*Problem details*
An exact transcription of each entry below is required, without any pictures.

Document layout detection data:
_ _ _
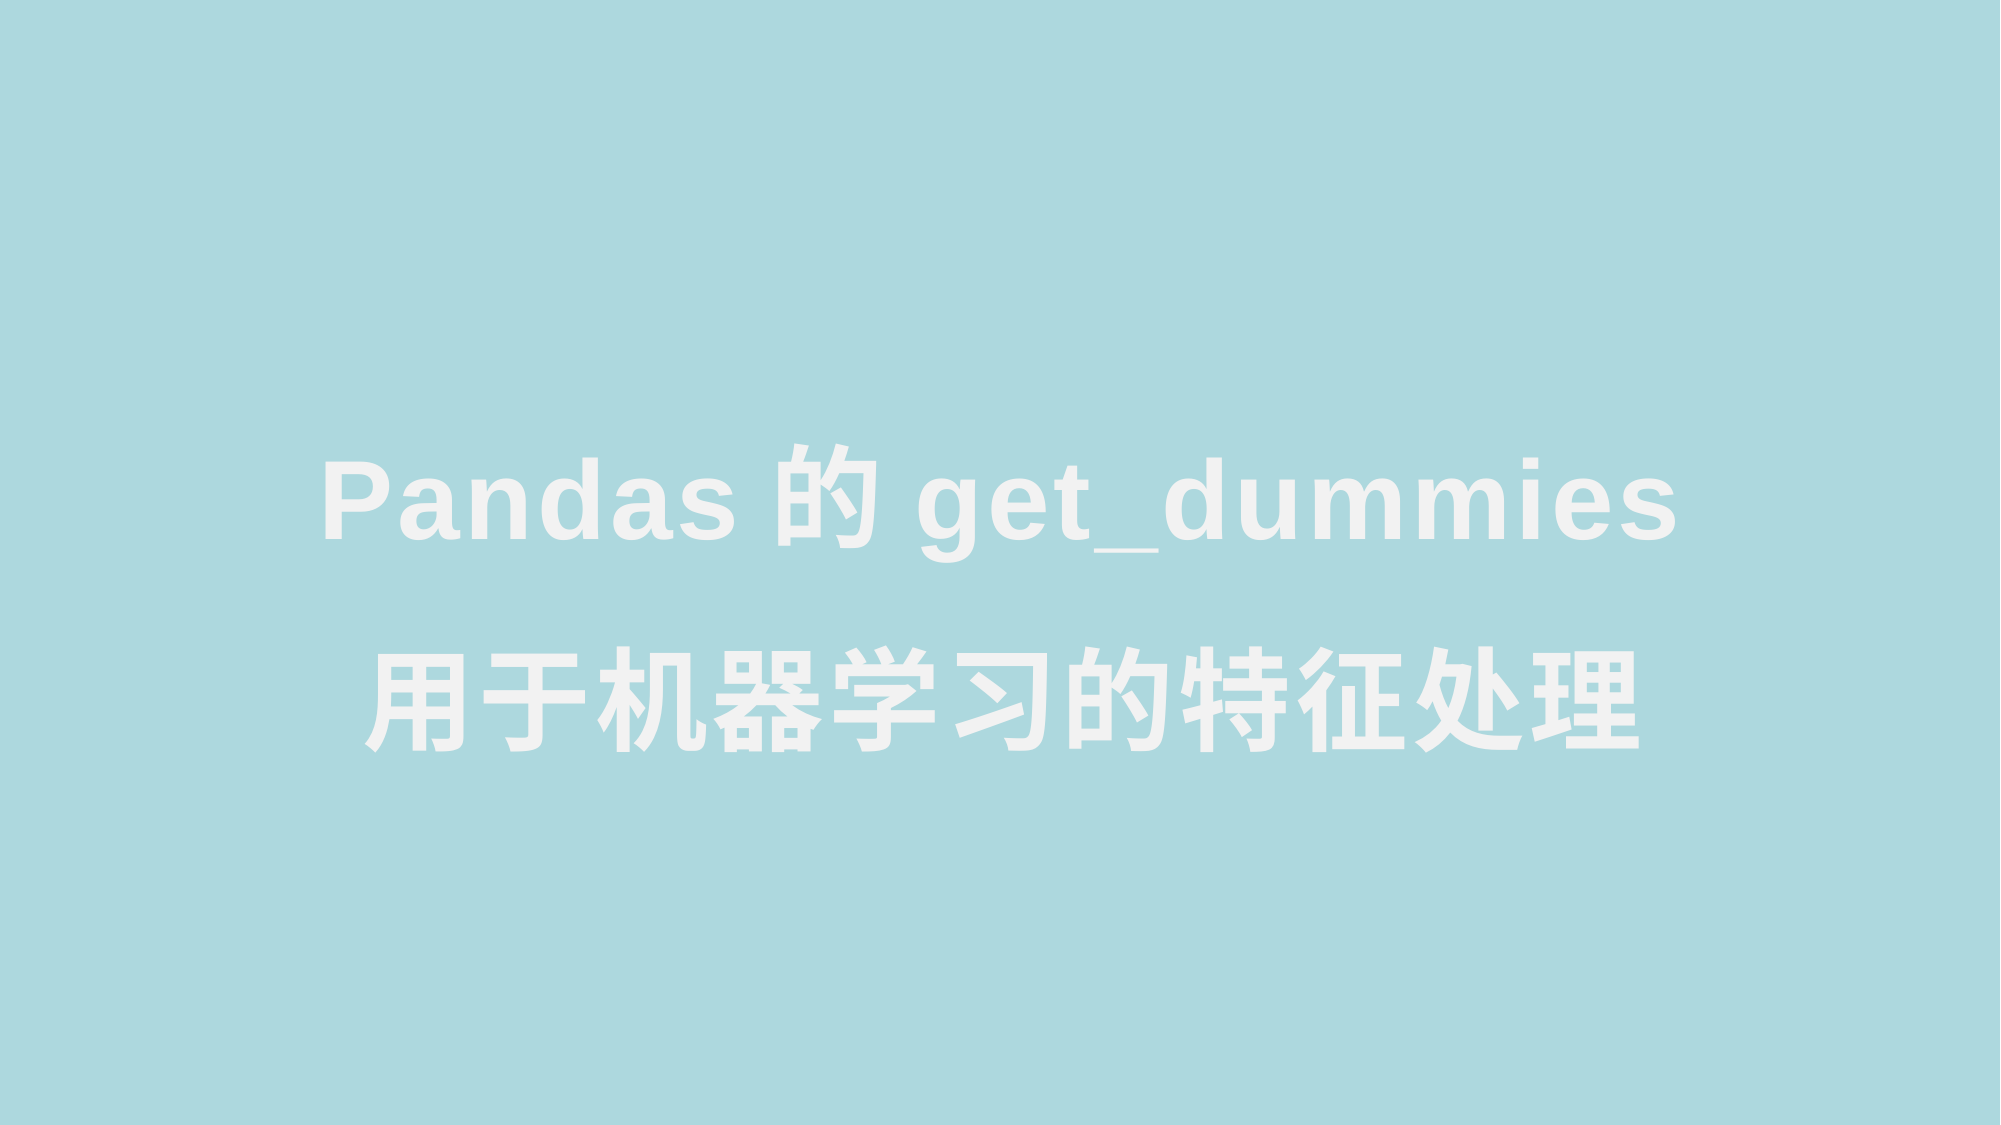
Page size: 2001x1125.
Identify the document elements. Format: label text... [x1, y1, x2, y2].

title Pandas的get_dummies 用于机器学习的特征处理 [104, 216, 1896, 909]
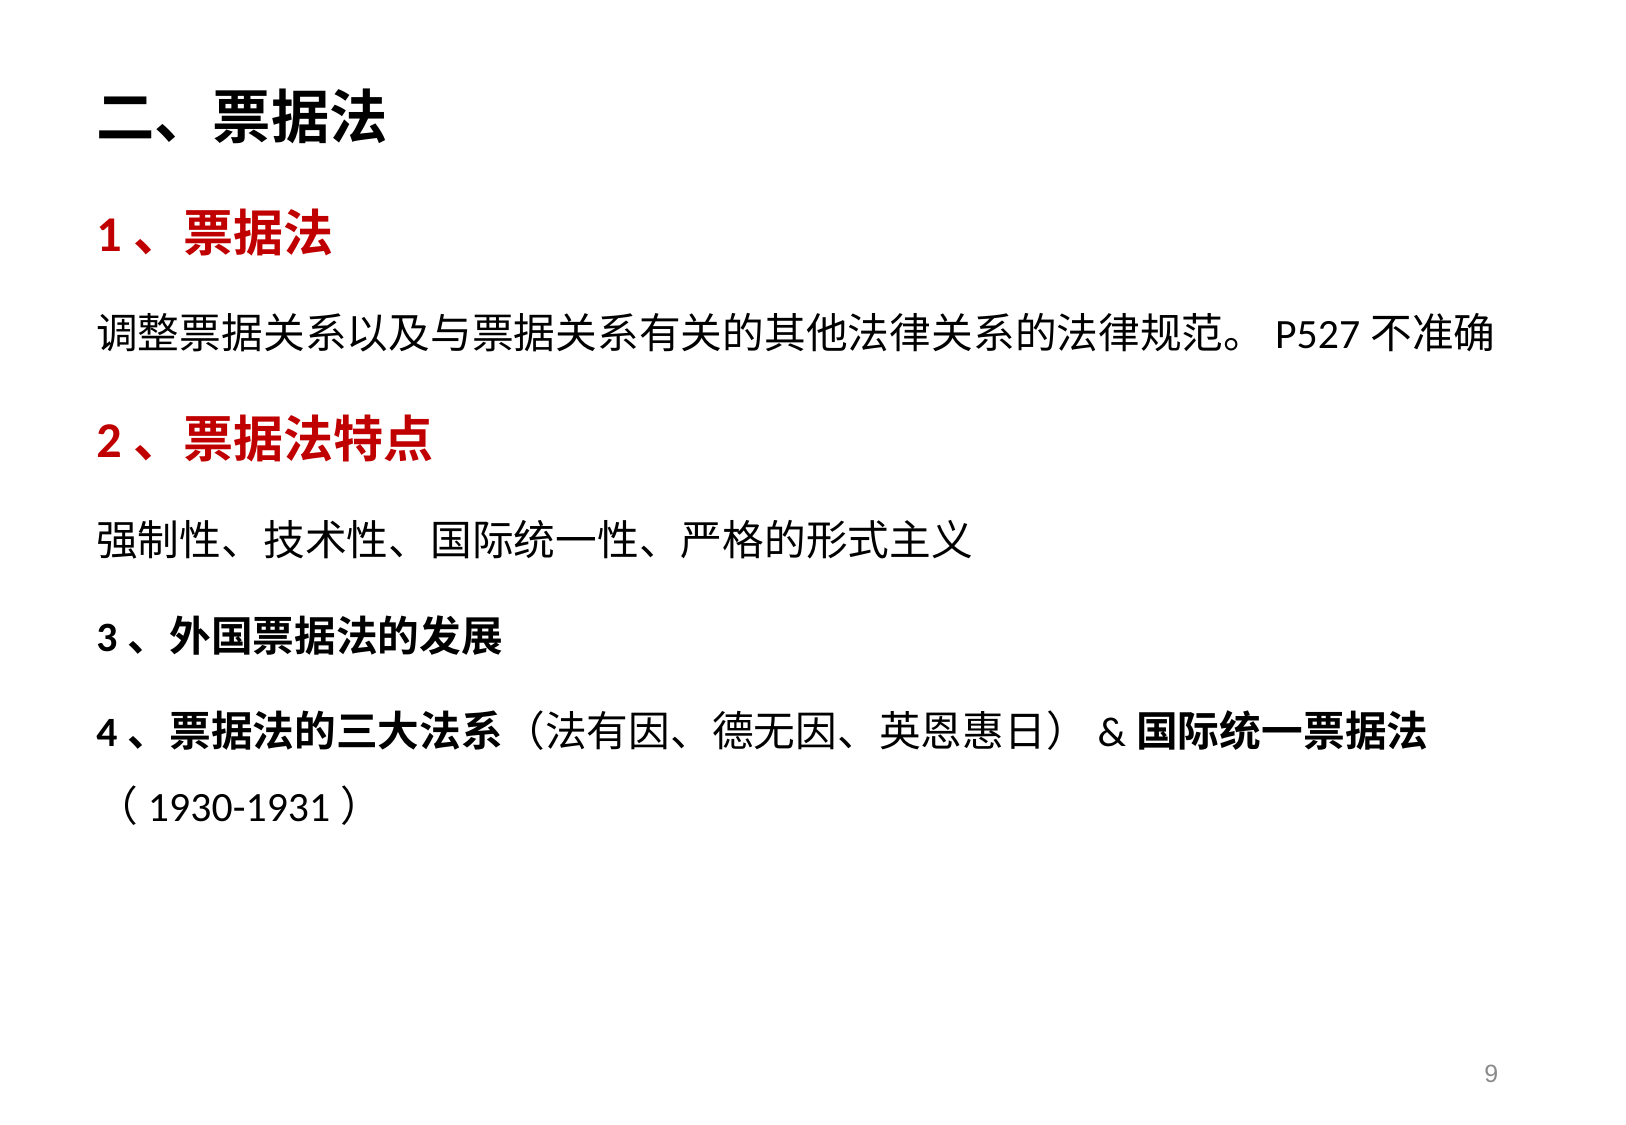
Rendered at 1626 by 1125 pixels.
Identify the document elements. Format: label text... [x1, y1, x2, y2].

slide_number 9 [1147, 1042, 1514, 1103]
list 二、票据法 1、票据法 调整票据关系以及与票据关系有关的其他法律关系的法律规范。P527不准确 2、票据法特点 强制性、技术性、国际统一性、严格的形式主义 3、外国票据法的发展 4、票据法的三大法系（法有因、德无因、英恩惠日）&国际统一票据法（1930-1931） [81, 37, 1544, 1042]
_ _ _
*Problem solution*
Page size: 2001x1125.
Identify the document elements. Format: label text... [x1, y1, x2, y2].

title Pandas的get_dummies 用于机器学习的特征处理 [104, 216, 1896, 909]
Rendered at 1626 by 1125 pixels.
Identify the document elements. Format: label text... [x1, y1, x2, y2].

slide_number 9 [1147, 1042, 1514, 1103]
list 二、票据法 1、票据法 调整票据关系以及与票据关系有关的其他法律关系的法律规范。P527不准确 2、票据法特点 强制性、技术性、国际统一性、严格的形式主义 3、外国票据法的发展 4、票据法的三大法系（法有因、德无因、英恩惠日）&国际统一票据法（1930-1931） [81, 37, 1544, 1042]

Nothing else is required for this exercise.